Delicate Task. Philip could not model himself on his great-great-grandfather even if he would. He has no inclination to effacement, and even if he had a desire for power, the throne no longer commands it. Under the tacit terms of the constitution, Elizabeth is not allowed to express an opinion contrary to that of her parliamentary majority.
But the monarchy embodies what might be called the residual stability of the national community, those values which are enduring beyond changes of politicians at 10 Downing Street or Westminster. Queen Elizabeth is a personification of the unspoken social contract Englishmen have made with each other over the centuries, the contract that preserves the continuity of the community and order despite political or economic or social differences. In the atavistic recesses of virtually every Briton's mind is the real, if irrational, sense that the Queen as a person is there, alert and ready with a cool, restraining hand, to protect him from the excesses of his fellow man. It is a delicate arrangement which must depend on an instinctive confidence between the parties involved. It is to foster and nurture that confidence that Elizabeth's husband has dedicated himself.
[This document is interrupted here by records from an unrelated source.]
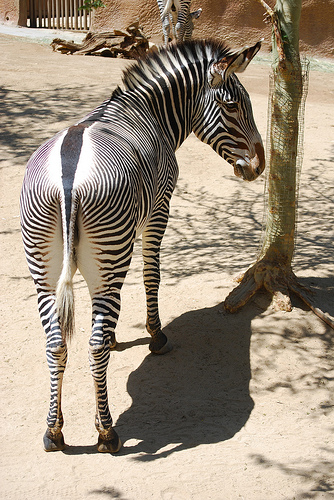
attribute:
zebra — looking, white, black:
[13, 26, 278, 455]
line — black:
[55, 118, 82, 241]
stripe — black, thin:
[60, 87, 113, 266]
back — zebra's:
[31, 98, 155, 193]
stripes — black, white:
[203, 82, 258, 150]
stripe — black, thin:
[61, 110, 95, 248]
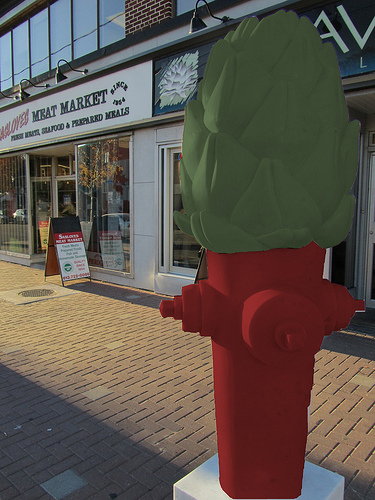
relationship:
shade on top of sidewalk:
[2, 362, 191, 499] [0, 259, 374, 499]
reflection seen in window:
[172, 152, 205, 270] [157, 142, 204, 279]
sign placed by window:
[42, 213, 93, 290] [74, 136, 131, 275]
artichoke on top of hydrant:
[170, 8, 364, 256] [157, 6, 365, 500]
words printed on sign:
[31, 86, 108, 124] [0, 60, 155, 155]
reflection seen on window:
[77, 135, 129, 275] [74, 136, 131, 275]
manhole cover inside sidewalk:
[18, 287, 56, 300] [0, 259, 374, 499]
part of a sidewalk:
[122, 289, 143, 303] [0, 259, 374, 499]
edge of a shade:
[1, 363, 188, 474] [2, 362, 191, 499]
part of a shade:
[66, 276, 124, 299] [65, 280, 374, 363]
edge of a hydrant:
[238, 247, 312, 499] [157, 6, 365, 500]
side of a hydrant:
[303, 242, 365, 494] [157, 6, 365, 500]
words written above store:
[31, 86, 108, 124] [0, 120, 151, 291]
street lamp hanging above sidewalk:
[13, 78, 51, 101] [0, 259, 374, 499]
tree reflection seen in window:
[174, 181, 203, 247] [157, 142, 204, 279]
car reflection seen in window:
[92, 211, 129, 247] [74, 136, 131, 275]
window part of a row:
[47, 1, 75, 71] [1, 1, 126, 95]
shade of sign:
[65, 280, 374, 363] [42, 213, 93, 290]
Just Philip. There must have seemed few less likely candidates for this job than the little Greek princeling who was born on the island of Corfu on June 10, 1921. Philip was the fifth child and only son of tall, monocled Prince Andrew, brother of King Constantine of Greece. By descent the family was not Greek, but belonged to the royal Danish House of Schleswig-Holstein-Sonderburg-Glucksburg, which the British, French and Russians had put on the throne at the end of the 19th century. Philip's mother was Princess Alice of Battenberg, a great-granddaughter of Queen Victoria. Young Philip never learned Greek. His father, a lieutenant general, was blamed by clamoring republicans for a disaster in the short (1921-22) war with Turkey, was condemned to permanent exile, and left Greece for Paris, taking 18-month-old Philip with him.